The links between the new White House and Lower Manhattan wouldn't end with Geithner, Rubin, and Summers, however.
“It's Rahm,” Tom Nides told John Mack not long after Obama's election as president was made official on November 4, 2008. He was, of course, talking about Rahm Emanuel, one of the most powerful and aggressive Democrats in Congress, who had just been chosen to be the most powerful man in the new administration (after the president, of course): the chief of staff.
Nides, as it turns out, was one of the first people to know with any degree of certainty not just that Emanuel was Obama's choice for chief of staff (it had been rumored for some time before the election) but also that he would accept the offer. And there was good reason for Nides's insider information: He and Emanuel had been close friends for years, working their way up through the Democratic Party together back in the mid-1980s. While Emanuel chose to make a career primarily in politics and Nides primarily on Wall Street, both understood just how much they needed each other.
At least superficially, they are an odd couple. Emanuel is short, lean, and intense. He loves to scream and curse, not just at aides but also at reporters and even members of Congress: at anyone who stands in his way.

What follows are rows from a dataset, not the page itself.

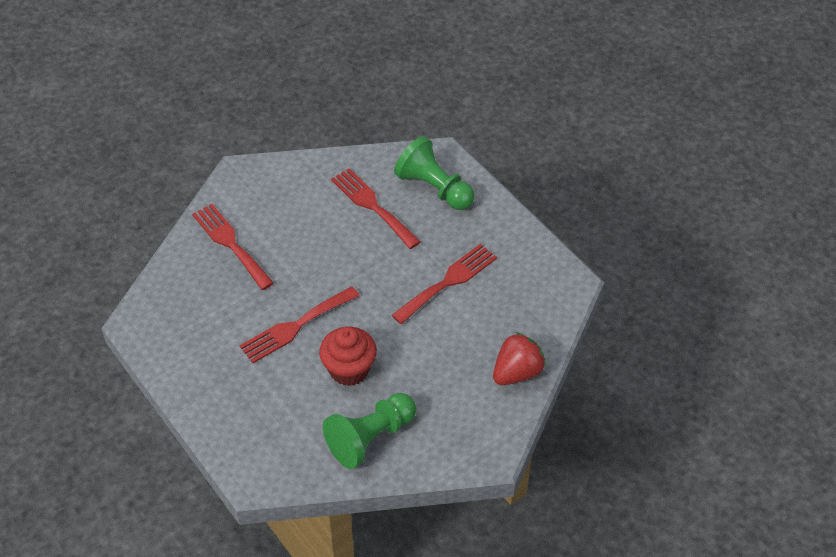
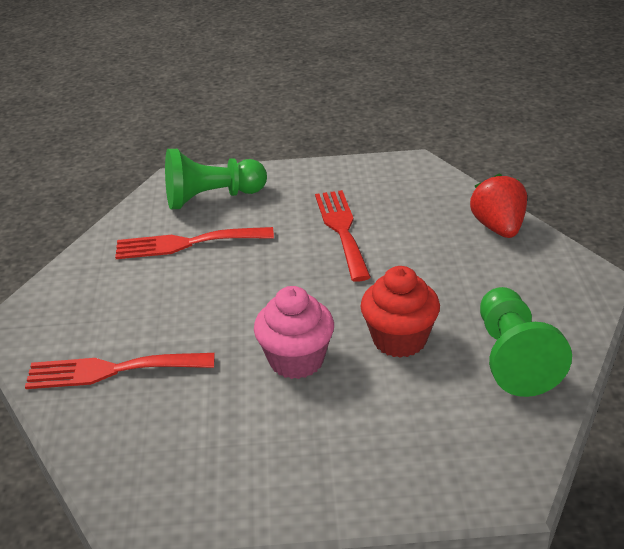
camera: 55 degrees left, 15 degrees down
(295, 326) = (296, 360): red fork -> pink cupcake

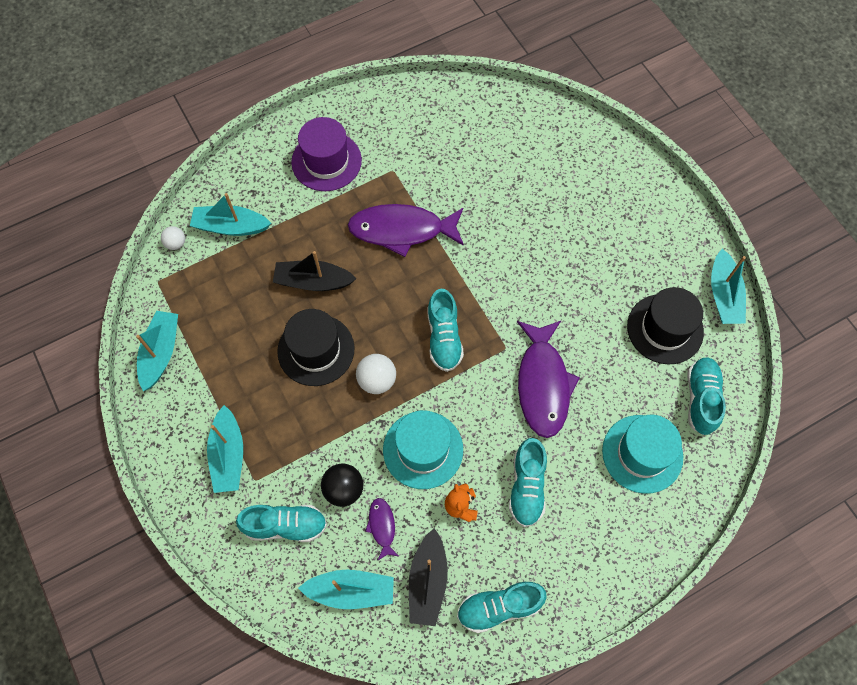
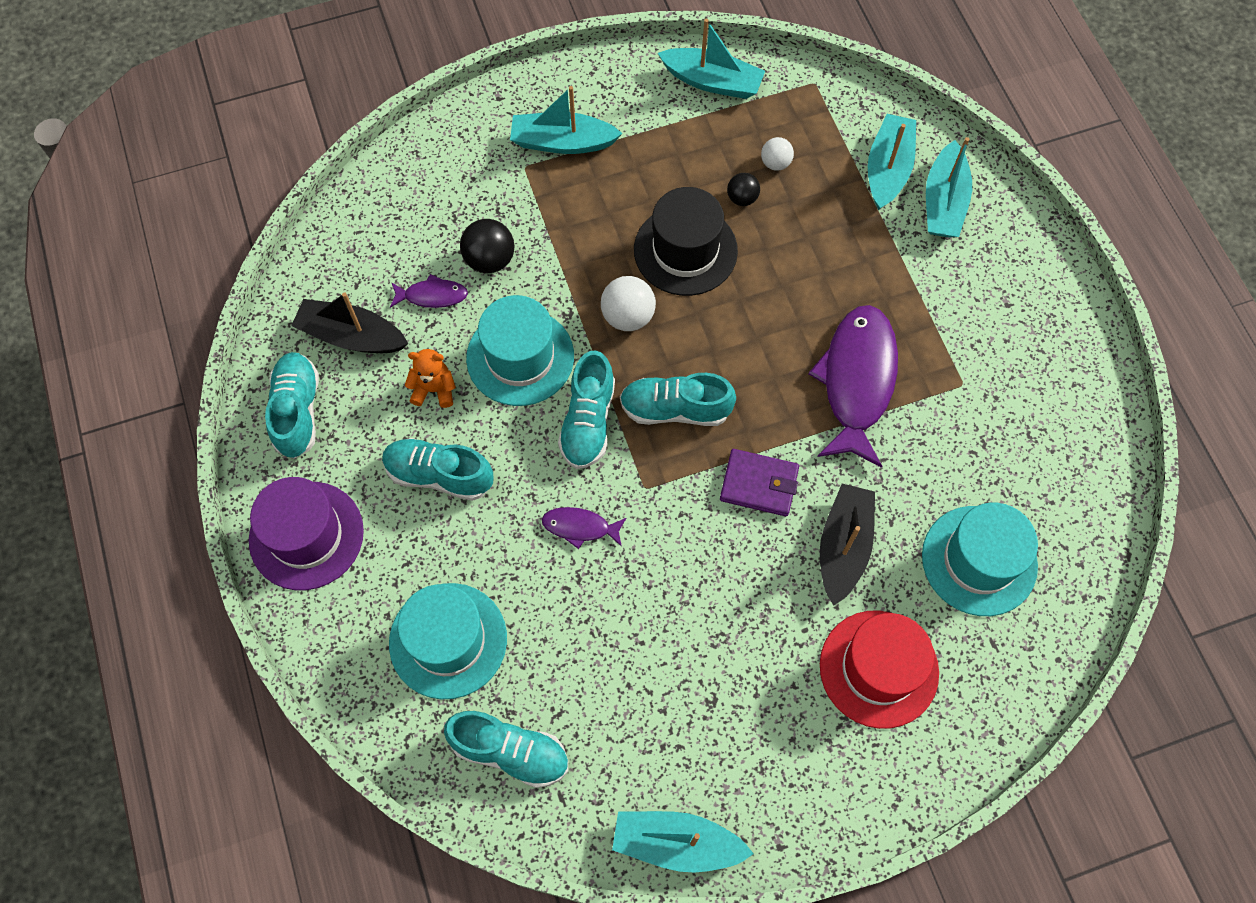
camera: 100 degrees right, 0 degrees up
(176, 243) = (869, 106): white ball -> white ball (775, 163)
(266, 318) = (742, 198): none -> black ball
(285, 525) = (461, 193): turquoise shoe -> turquoise shoe (588, 422)
(313, 281) = (788, 258): black boat -> black boat (843, 547)
(326, 161) = (986, 297): purple hat -> purple hat (306, 535)
(351, 591) = (365, 252): turquoise boat -> turquoise boat (944, 202)
(487, 279) = (759, 484): none -> purple wallet
(510, 155) = (979, 560): none -> turquoise hat
(543, 384) = (580, 527): purple fish -> purple fish, size x0.46
(590, 201) = (878, 668): none -> red hat
(665, 329) = (634, 728): black hat -> none

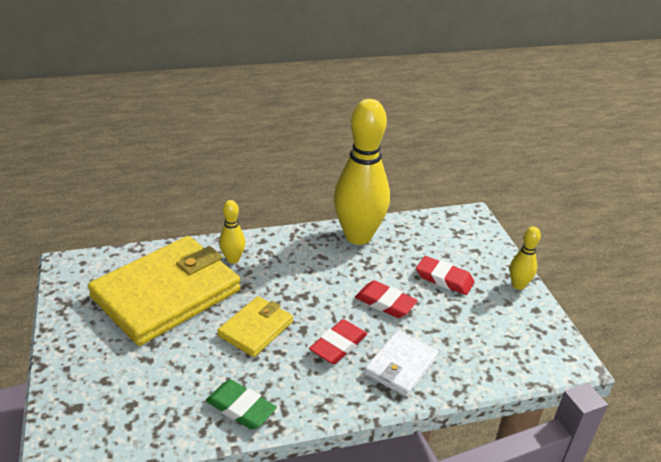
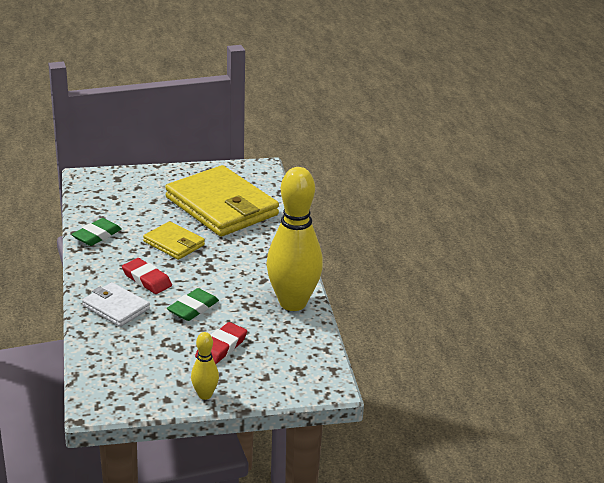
camera: 95 degrees right, 5 degrees down
(233, 259) = (262, 235): yellow bowling pin -> none
(385, 303) = (193, 308): red eraser -> green eraser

One famous anecdote recounts how, after Bill Clinton's election, Emanuel repeatedly plunged a steak knife into the table, screaming the names of the people whom he saw as the president's enemies and shouting, “Dead! . . . Dead! . . . Dead!” after each one.
Nides is taller, softer around the middle, and affable—traits that made him so successful as a Washington DC flack and lobbyist and as an executive at Morgan Stanley, where his chief duties included lobbying and PR management (“flackery”).

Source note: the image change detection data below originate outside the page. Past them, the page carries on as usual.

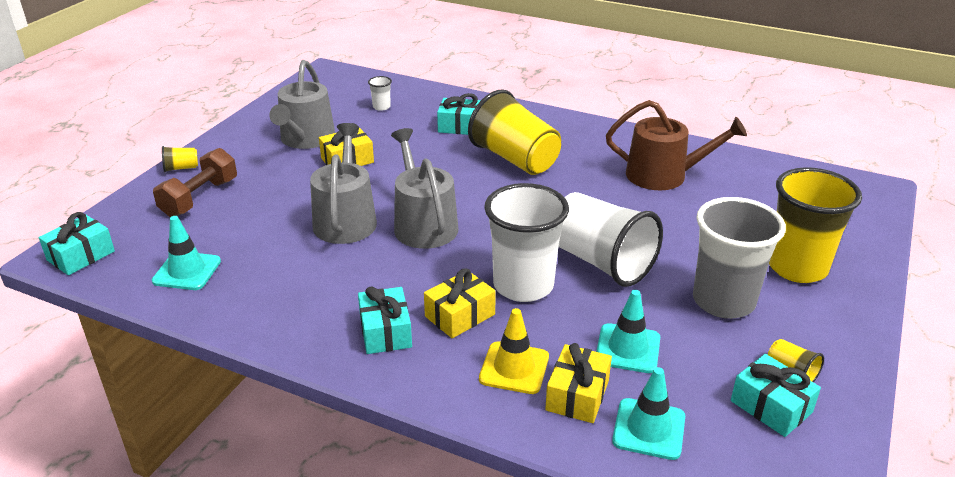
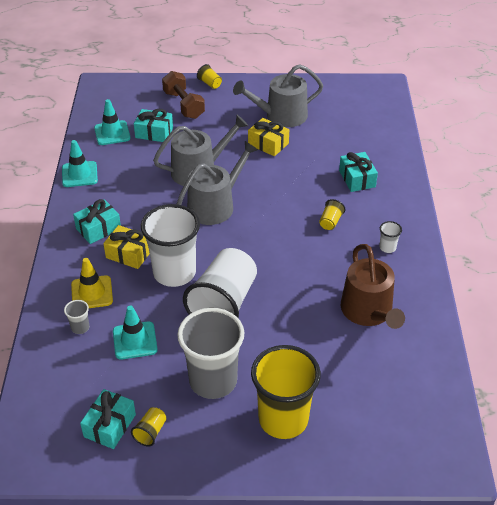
camera: 65 degrees right, 10 degrees up
(81, 256) = (105, 92): turquoise gift -> turquoise gift (154, 132)
(200, 198) = (183, 105): brown dumbbell -> brown dumbbell turned 60 degrees clockwise
(381, 107) = (353, 131): white cup -> white cup (387, 248)
(515, 159) = (330, 222): yellow cup -> yellow cup, size x0.40
(577, 395) = (80, 327): yellow gift -> grey cup
(649, 429) = (64, 367): turquoise traffic cone -> turquoise traffic cone (79, 174)

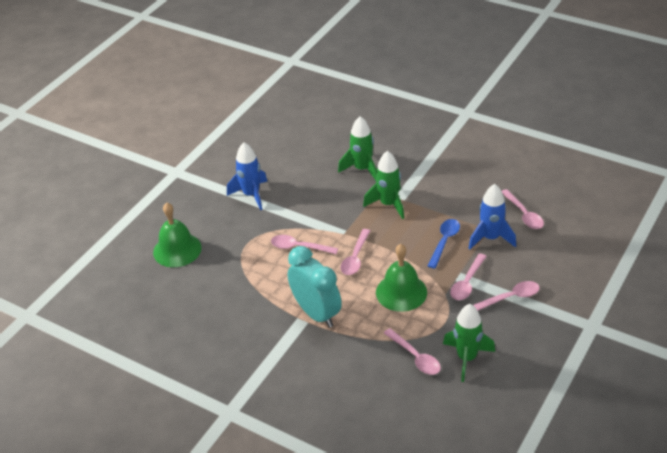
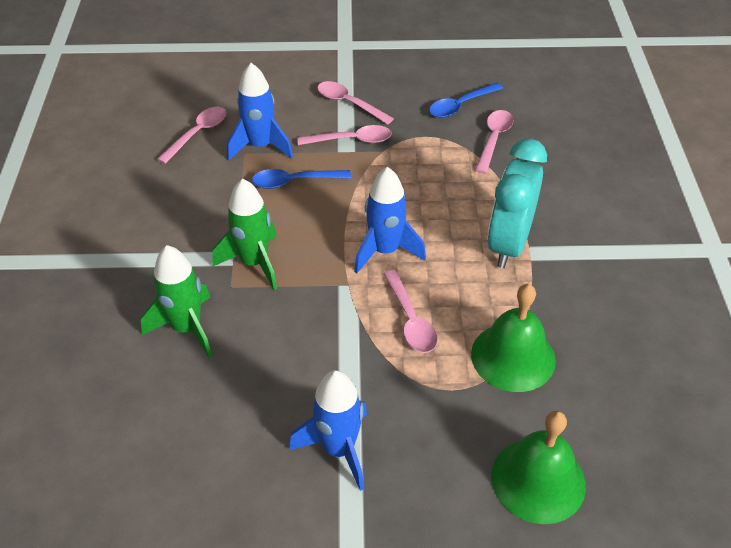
camera: 125 degrees left, 5 degrees up
(355, 258) = (385, 251): pink spoon -> blue rocket
(401, 292) = (410, 186): green bell -> green bell (513, 357)
(467, 358) = (460, 105): green rocket -> blue spoon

In reality, they have much more in common. Both have straddled the Wall Street-Washington nexus for the past twenty-five years, and done so successfully, something that might come as a surprise in Emanuel's case. Indeed, much has been made of Emanuel's long political career—as a party operative; a Clinton administration hatchet man (where his tough style earned him the nickname “Rahmbo”); later as Chicago's representative in Congress, where as chairman of the Democratic Congressional Campaign Committee (DCCC) he emerged as a leading force in helping the Democrats take control of the House; and finally as Obama's chief of staff.